Rosemary (Rosmarinus Officinalis)
Like juniper, rosemary has a very ancient history. Its beautiful name means “the dew of the sea”, as the leaves and flowers of this wonderful herb glow with all the colours of the ocean and the plant thrives in salty marine air. Sacred to the ancient Greeks and Romans, rosemary was celebrated in De Materia Medica – the earliest recorded pharmacopoeia, written in 50AD – for its soothing and warming. Rosemary also played a key role in one of the earliest known western perfumes, Queen of Hungary Water, first formulated in the 1380s. Medieval folk believed it was a powerful repellent of demons, evil spirits and witches, while Shakespeare’s Ophelia even praised it as an aide to improving memory.
Exotic Verbena (Litsea Cubeba)
Also known as May Chang, this deliciously scented oil is well known to perfumers as well as herbalists. Native to south China and other south-east Asian countries, Litsea Cubeba belongs to the laurel family and yields a fresh herbal odour, with notes of citrus and coriander. The oil derives from the dried cubebs (pepper-like fruits) and has for centuries been revered in indigenous Taiwanese culture for its tonic effect on mind and body, lifting the spirits and promoting relaxation and restful sleep.
True Lavender (Lavandula Angustifolia)
Lavender is one of the very few plants we all know and recognise from infancy. Native to the Mediterranean, this modest but powerful ancient herb thrives on sun and dry poor soil. The Romans named it from the verb “lavare” – to wash. They cleansed their bodies with the fragrant oil yielded by the blossoms, and packed their heavy woollen togas in layers of the dried flowers and leaves to repel moths. The scent of lavender is virile and energising, clean, uplifting, and calming, and is traditionally valued as an aid to mental tranquility and restful sleep.

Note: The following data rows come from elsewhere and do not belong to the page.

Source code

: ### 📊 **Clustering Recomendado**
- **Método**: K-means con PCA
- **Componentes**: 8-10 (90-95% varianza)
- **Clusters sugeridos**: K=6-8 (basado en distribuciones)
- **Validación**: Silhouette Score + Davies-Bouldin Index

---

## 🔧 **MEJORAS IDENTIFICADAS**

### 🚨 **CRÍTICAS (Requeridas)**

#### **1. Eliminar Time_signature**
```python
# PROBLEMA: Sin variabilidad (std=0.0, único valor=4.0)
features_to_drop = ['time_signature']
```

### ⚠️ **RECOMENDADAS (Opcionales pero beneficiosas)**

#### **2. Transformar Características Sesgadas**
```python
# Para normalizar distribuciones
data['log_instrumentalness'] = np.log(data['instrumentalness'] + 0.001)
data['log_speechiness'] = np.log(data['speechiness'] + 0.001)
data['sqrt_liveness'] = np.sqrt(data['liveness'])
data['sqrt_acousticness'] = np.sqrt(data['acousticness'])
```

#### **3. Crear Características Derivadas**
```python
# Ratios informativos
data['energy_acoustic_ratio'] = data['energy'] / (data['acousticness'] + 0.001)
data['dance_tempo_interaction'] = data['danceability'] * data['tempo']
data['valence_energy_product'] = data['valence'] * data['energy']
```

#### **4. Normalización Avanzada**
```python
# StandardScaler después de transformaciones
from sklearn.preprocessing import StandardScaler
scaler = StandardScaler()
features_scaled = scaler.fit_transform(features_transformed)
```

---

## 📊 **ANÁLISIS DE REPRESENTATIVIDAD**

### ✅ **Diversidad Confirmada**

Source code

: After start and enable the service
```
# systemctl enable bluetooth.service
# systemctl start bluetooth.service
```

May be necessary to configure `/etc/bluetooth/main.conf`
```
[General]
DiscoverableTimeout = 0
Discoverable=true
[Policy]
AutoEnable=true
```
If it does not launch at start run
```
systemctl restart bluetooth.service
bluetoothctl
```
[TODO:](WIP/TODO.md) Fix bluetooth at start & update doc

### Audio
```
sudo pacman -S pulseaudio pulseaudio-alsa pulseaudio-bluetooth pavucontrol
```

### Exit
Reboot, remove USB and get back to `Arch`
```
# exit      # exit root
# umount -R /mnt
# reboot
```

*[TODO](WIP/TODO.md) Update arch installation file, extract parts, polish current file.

Lime (Citrus Aurantifolia)
Like the lemon, lime is a natural anti-scorbutic formerly prized in the British Navy as an essential source of vitamins, providing vital relief from an enervating diet of salt meat and wormy biscuit. The costliness of pure lime oil added to its reputation, and it was highly prized by herbalists in the court of Louis XIV, who treated his mother, Anne of Austria. The strength and pungency of limes is increased by the heat of the sun: – the fruit is sharper and more intense the nearer it grows to the equator, yielding a zesty scent renowned for its invigorating properties.
Juniper (Juniperus Communis)
Famous for its magical and symbolic appearances in myths and fairy tales, from its ancient associations as symbol of the fertility goddess Ashera, to the stories of the Brothers Grimm. Every part of the Juniper tree yields a fragrant woody oil which is kind to a weakened respiratory system. Juniper grows widely all over the northern hemisphere: you may even have a tree in your garden – a homely link to the religious rites of Ancient Egypt when the oil was burned before the old gods as an essential ingredient of the sacred khyphi incense.
Geranium (Pelargonium Graveolens)
The flowering scented plant was first brought to Europe from its native South Africa over 300 years ago. The rose geranium is a member of the pelargonium family, its name derived from the Greek ‘pelargos’, meaning ‘crane’, due to the seed pods’ remarkable resemblance to the bill of this giant bird. Though there are over 700 varieties of rose geranium, less than a dozen yield sufficient oil to make extraction worthwhile, although its uplifting, enervating aroma makes sourcing it well worth the effort.